Commissioned for documenta 12, Lovely Andrea details the artist’s search for a long-lost pornographic photograph of herself as a bondage model, using the assumed name of ‘Andrea’, which was taken during the 1980s while Steyerl was studying at the Japan Academy of Moving Images in Tokyo. This search brings Steyerl into contact with the surprisingly expansive bondage industry – the photographers she meets admit that ‘many girls are tricked into it’ – as well as with the self-assured bondage model and translator, Asagi Ageha. (Ageha also stars in In/Dependence, a 2008 double projection in which she performs ‘self-suspension’: solo performances that draw on bondage modelling but emphasize acrobatic elements; in an inverted projection, she looks as though she is propelled upwards, floating weightless.)

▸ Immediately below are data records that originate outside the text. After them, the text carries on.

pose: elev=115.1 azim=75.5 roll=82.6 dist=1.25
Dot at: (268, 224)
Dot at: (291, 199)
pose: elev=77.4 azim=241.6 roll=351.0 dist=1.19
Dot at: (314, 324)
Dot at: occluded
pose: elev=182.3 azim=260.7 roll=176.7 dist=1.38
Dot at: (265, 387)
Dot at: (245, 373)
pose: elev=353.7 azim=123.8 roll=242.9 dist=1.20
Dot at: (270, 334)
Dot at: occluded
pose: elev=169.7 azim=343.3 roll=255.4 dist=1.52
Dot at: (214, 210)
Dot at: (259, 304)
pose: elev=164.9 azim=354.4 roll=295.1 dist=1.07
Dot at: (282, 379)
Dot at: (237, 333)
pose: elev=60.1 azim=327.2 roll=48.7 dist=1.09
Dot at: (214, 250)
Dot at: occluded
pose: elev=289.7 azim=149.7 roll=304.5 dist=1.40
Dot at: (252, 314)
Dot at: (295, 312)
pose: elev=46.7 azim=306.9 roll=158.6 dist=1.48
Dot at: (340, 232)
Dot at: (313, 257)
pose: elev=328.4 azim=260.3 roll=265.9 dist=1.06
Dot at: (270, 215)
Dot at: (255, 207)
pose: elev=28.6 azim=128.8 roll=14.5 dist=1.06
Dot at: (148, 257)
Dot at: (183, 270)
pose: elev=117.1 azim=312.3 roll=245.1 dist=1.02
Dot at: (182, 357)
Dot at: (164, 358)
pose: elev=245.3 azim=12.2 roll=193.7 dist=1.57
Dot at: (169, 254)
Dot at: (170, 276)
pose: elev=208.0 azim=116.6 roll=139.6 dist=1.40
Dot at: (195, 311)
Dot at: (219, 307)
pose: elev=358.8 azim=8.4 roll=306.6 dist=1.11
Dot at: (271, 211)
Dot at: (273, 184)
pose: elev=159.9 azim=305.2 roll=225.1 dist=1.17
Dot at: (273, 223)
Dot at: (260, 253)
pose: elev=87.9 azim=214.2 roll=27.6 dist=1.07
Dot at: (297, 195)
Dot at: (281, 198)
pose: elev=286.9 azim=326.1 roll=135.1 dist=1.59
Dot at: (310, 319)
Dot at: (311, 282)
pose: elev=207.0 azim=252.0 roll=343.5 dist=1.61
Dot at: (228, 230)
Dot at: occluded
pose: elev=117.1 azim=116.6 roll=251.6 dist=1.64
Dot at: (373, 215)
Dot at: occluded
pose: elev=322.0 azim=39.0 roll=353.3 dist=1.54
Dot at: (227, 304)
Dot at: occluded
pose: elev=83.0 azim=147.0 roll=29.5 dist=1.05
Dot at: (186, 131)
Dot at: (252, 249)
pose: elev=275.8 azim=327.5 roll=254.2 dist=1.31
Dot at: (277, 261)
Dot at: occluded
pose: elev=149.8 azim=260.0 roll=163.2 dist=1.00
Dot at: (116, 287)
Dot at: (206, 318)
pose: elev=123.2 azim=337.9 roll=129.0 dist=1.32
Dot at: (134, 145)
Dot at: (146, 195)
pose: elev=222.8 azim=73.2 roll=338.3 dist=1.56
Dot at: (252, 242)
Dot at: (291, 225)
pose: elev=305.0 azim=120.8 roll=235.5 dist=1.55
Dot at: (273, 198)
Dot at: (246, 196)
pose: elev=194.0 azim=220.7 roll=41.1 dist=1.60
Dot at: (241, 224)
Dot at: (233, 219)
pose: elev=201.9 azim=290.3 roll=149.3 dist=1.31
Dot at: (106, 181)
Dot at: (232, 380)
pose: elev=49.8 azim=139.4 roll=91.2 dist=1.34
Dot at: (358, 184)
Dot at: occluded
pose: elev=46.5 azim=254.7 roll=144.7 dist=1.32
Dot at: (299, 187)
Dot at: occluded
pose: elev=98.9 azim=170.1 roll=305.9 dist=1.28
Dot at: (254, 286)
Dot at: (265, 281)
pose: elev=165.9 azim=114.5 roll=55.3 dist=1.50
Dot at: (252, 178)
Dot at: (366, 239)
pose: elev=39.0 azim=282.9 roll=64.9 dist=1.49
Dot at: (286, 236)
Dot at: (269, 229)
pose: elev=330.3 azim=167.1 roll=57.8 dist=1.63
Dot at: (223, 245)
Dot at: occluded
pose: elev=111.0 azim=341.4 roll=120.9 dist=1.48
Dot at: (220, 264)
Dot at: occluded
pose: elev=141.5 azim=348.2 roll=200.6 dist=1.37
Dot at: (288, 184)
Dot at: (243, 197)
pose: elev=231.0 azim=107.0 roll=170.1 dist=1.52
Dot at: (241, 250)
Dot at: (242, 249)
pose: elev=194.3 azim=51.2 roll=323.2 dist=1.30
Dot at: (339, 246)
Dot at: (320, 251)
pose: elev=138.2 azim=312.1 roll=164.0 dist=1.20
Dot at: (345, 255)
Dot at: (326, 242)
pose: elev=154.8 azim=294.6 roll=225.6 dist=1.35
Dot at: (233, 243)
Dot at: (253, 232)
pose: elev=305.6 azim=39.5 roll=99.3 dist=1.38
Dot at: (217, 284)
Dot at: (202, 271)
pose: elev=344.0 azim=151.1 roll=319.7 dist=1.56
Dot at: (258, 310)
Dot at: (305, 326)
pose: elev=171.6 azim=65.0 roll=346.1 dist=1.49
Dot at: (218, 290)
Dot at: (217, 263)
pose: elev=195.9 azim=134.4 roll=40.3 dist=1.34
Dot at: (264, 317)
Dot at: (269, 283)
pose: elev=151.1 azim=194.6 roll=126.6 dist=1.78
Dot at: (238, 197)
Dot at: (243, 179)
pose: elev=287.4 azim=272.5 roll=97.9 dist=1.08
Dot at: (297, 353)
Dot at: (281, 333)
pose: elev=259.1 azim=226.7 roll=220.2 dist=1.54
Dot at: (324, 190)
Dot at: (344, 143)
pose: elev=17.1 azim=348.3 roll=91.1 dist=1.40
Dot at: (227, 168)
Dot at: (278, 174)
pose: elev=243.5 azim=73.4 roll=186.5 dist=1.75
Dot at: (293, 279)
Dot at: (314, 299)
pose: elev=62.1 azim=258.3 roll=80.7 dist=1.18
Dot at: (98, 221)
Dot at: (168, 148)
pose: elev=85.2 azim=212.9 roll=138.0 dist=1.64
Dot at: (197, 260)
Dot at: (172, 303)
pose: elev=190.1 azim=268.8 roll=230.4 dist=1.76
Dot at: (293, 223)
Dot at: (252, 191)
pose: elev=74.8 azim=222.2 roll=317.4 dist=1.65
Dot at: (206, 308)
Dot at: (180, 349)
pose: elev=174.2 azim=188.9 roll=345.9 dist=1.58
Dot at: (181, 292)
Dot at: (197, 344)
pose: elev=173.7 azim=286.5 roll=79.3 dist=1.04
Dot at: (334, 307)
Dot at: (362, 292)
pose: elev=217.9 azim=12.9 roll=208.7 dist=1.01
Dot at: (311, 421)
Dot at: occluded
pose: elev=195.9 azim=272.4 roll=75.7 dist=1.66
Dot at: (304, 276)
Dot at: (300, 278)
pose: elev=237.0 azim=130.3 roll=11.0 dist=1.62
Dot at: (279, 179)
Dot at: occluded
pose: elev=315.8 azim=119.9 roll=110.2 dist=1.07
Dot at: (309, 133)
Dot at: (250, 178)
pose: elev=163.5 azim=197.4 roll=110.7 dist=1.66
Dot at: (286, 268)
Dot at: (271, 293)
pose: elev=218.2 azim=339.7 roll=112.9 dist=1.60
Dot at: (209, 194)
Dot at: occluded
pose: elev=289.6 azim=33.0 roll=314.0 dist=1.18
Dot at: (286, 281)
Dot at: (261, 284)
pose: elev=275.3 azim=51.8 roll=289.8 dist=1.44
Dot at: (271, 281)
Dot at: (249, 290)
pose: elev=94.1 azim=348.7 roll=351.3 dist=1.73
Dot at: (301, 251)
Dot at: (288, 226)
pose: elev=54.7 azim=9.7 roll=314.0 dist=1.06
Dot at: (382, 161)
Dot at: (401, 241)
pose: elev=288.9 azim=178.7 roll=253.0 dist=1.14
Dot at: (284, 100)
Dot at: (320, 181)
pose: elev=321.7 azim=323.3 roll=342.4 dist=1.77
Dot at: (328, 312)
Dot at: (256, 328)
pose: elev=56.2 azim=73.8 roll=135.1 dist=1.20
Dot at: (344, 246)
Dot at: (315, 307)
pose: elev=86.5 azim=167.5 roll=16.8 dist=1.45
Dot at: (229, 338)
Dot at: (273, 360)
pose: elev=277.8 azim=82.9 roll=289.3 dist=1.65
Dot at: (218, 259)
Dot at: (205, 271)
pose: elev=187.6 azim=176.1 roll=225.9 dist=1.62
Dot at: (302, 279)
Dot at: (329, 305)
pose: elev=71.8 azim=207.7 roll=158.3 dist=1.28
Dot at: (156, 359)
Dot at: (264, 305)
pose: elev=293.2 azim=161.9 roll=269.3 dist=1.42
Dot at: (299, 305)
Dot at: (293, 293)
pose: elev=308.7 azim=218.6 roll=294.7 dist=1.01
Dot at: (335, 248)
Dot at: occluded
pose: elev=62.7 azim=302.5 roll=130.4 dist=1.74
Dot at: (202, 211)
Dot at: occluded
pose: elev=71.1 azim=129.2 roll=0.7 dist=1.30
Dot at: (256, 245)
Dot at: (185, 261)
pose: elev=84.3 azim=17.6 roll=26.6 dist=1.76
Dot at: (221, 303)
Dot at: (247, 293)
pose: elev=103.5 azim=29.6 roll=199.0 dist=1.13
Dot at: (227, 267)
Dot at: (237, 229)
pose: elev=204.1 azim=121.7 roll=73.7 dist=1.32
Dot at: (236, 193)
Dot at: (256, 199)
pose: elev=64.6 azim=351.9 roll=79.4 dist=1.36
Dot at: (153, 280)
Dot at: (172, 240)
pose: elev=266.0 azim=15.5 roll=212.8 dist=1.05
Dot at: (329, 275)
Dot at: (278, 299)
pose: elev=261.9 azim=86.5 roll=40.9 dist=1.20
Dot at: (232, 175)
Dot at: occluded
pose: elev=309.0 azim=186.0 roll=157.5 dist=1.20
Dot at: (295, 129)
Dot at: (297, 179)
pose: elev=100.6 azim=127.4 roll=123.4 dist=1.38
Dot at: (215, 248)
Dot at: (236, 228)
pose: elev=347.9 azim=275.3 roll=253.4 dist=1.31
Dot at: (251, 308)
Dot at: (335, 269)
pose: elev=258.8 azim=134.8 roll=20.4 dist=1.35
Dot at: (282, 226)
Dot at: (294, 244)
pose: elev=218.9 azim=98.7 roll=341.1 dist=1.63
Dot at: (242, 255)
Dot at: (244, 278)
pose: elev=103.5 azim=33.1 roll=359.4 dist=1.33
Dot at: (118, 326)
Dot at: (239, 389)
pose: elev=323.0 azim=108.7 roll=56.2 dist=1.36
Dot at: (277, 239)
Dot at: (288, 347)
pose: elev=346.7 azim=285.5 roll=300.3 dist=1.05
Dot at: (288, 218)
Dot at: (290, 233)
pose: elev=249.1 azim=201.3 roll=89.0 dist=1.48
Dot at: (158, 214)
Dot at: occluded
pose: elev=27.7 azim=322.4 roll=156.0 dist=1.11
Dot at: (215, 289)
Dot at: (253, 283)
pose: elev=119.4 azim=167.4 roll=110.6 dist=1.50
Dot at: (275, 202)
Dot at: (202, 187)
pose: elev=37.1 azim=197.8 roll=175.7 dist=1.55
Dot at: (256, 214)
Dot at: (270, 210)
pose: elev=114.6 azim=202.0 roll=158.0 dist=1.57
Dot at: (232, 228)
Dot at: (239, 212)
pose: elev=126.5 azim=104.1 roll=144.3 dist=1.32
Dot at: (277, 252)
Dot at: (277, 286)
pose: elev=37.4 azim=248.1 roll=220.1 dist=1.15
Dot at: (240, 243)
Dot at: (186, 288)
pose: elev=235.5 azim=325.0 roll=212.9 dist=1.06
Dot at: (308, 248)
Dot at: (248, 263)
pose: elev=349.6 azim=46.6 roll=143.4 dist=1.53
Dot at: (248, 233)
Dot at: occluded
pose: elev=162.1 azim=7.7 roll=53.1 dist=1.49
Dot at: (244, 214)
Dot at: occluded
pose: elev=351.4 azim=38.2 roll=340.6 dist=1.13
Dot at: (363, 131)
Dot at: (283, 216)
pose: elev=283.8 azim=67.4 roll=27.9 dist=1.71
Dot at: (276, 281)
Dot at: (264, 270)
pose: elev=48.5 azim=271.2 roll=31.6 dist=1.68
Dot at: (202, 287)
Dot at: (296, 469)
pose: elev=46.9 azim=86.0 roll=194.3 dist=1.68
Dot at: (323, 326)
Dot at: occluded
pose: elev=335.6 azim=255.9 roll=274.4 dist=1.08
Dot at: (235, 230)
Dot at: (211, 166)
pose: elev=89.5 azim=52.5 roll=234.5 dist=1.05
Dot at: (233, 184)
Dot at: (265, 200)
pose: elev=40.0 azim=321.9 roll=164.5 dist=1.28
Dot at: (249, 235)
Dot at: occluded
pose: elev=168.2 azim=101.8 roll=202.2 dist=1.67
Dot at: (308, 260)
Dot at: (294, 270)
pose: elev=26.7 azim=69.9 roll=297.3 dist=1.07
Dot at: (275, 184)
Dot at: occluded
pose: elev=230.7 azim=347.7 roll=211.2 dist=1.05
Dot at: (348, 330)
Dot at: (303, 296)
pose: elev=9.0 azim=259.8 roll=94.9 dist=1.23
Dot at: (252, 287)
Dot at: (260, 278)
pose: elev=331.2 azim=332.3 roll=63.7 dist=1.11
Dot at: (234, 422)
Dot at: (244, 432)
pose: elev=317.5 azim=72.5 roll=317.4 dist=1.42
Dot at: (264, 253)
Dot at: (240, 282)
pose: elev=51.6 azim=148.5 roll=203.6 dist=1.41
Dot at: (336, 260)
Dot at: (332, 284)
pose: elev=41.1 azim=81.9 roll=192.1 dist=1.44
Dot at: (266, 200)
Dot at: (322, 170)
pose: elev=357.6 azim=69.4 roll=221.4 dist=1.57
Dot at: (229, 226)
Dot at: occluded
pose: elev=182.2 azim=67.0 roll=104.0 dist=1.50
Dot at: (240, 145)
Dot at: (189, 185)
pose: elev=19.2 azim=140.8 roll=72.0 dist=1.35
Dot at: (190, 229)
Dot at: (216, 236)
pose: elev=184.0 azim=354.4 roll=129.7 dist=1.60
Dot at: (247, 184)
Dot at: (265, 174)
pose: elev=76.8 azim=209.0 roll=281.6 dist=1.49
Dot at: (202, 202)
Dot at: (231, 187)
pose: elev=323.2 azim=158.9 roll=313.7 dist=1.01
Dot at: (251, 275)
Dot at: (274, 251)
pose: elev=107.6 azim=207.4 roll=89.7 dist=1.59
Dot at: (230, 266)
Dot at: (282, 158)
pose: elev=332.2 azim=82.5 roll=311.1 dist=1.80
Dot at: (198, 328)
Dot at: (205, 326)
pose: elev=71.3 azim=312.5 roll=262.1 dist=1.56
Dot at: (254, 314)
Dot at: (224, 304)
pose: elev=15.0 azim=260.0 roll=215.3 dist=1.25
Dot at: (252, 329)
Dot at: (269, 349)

Describing the Japanese film Gokushiteki erosu: Renka 1974 (Extreme Private Eros: Love Song 1974, 1974), Steyerl once told frieze that the film’s ‘intense mix of sexuality, lingering violence and militarization […] knocked me back: it evoked a politics of full contact, a documentary approach that was not only embedded but embodied.’ Steyerl likens her documentary strategy to the montage aspects of protest movements themselves: piecing together a platform, building a coalition. To that end, Steyerl amasses an eclectic array of sources, integrating unlikely windfalls from her research and selecting found-footage that effectively highlights and deepens the central narrative of each film.